EXERCISE OBJECTIVE
Would you copy the records below, exactly and only from their first line through the line containing "analysieren. Außerdem geben", without any pictures?

INPUT FOR THIS TASK
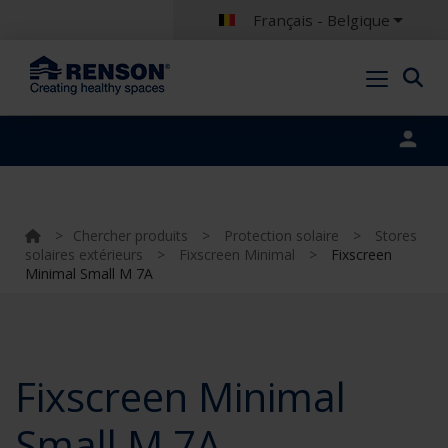
Français - Belgique
Portal login
>
Chercher produits
>
Protection solaire
>
Stores
solaires extérieurs
>
Fixscreen Minimal
>
Fixscreen
Minimal Small M 7A
Fixscreen Minimal
Small M 7A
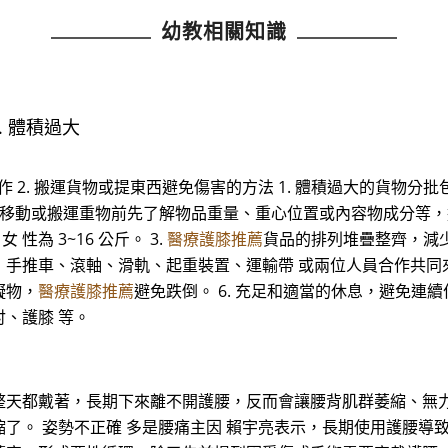
幼教相關知識
. 體積過大
動作 2. 搬運貨物或提東西避免傷害的方法 1. 體積過大的貨物分批
2. 移動或搬運重物前先了解物品重量、重心位置或內容物成分等
性為 3~16 公斤。 3.
醫療護膝推薦
貨品的排列堆疊整齊，減少
手推車、滾軸、滑軌、起重裝置、運輸帶 或兩位人員合作共同來
礙物，
醫療護膝推薦
避免跌倒。 6. 充足和適當的休息，避免連續
、護膝 等。
整天都戴著，長期下來離不開護腰，反而會讓腰背肌群萎縮、無
了。 姿勢不正確 多是腰痛主因 賴宇亮表示，長期使用護腰導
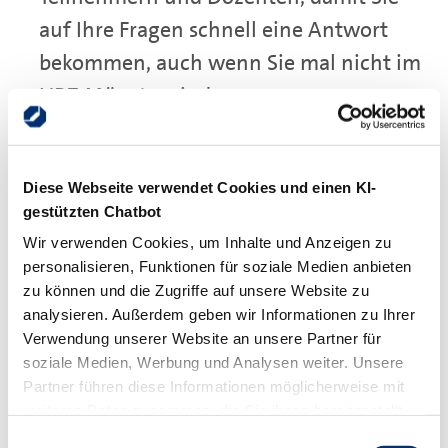
auf Ihre Fragen schnell eine Antwort
bekommen, auch wenn Sie mal nicht im
HBZ Münster sind.
Wir bauen unser Angebot kontinuierlich
für Sie aus und freuen uns über Ihre
Diese Webseite verwendet Cookies und einen KI-
gestützten Chatbot
Anregungen.
Wir verwenden Cookies, um Inhalte und Anzeigen zu
personalisieren, Funktionen für soziale Medien anbieten
Ihr Ansprechpartner:
zu können und die Zugriffe auf unsere Website zu
analysieren. Außerdem geben wir Informationen zu Ihrer
Verwendung unserer Website an unsere Partner für
soziale Medien, Werbung und Analysen weiter. Unsere
Thomas Grochtmann
Partner führen diese Informationen möglicherweise mit
weiteren Daten zusammen, die Sie ihnen bereitgestellt
Telefon 0251 705-1355
haben oder die sie im Rahmen Ihrer Nutzung der Dienste
Einwilligungsauswahl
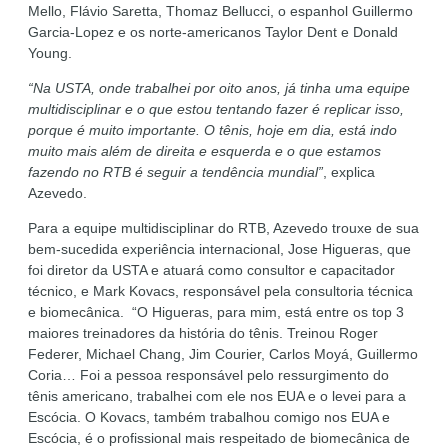
Mello, Flávio Saretta, Thomaz Bellucci, o espanhol Guillermo
Garcia-Lopez e os norte-americanos Taylor Dent e Donald
Young.
“Na USTA, onde trabalhei por oito anos, já tinha uma equipe
multidisciplinar e o que estou tentando fazer é replicar isso,
porque é muito importante. O tênis, hoje em dia, está indo
muito mais além de direita e esquerda e o que estamos
fazendo no RTB é seguir a tendência mundial”
, explica
Azevedo.
Para a equipe multidisciplinar do RTB, Azevedo trouxe de sua
bem-sucedida experiência internacional, Jose Higueras, que
foi diretor da USTA e atuará como consultor e capacitador
técnico, e Mark Kovacs, responsável pela consultoria técnica
e biomecânica. “O Higueras, para mim, está entre os top 3
maiores treinadores da história do tênis. Treinou Roger
Federer, Michael Chang, Jim Courier, Carlos Moyá, Guillermo
Coria… Foi a pessoa responsável pelo ressurgimento do
tênis americano, trabalhei com ele nos EUA e o levei para a
Escócia. O Kovacs, também trabalhou comigo nos EUA e
Escócia, é o profissional mais respeitado de biomecânica de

TASK ANSWER
Français - Belgique
Portal login
>
Chercher produits
>
Protection solaire
>
Stores
solaires extérieurs
>
Fixscreen Minimal
>
Fixscreen
Minimal Small M 7A
Fixscreen Minimal
Small M 7A
幼教相關知識
. 體積過大
動作 2. 搬運貨物或提東西避免傷害的方法 1. 體積過大的貨物分批
2. 移動或搬運重物前先了解物品重量、重心位置或內容物成分等
性為 3~16 公斤。 3.
醫療護膝推薦
貨品的排列堆疊整齊，減少
手推車、滾軸、滑軌、起重裝置、運輸帶 或兩位人員合作共同來
礙物，
醫療護膝推薦
避免跌倒。 6. 充足和適當的休息，避免連續
、護膝 等。
整天都戴著，長期下來離不開護腰，反而會讓腰背肌群萎縮、無
了。 姿勢不正確 多是腰痛主因 賴宇亮表示，長期使用護腰導
auf Ihre Fragen schnell eine Antwort
bekommen, auch wenn Sie mal nicht im
HBZ Münster sind.
Wir bauen unser Angebot kontinuierlich
für Sie aus und freuen uns über Ihre
Diese Webseite verwendet Cookies und einen KI-
gestützten Chatbot
Anregungen.
Wir verwenden Cookies, um Inhalte und Anzeigen zu
personalisieren, Funktionen für soziale Medien anbieten
Ihr Ansprechpartner:
zu können und die Zugriffe auf unsere Website zu
analysieren. Außerdem geben wir Informationen zu Ihrer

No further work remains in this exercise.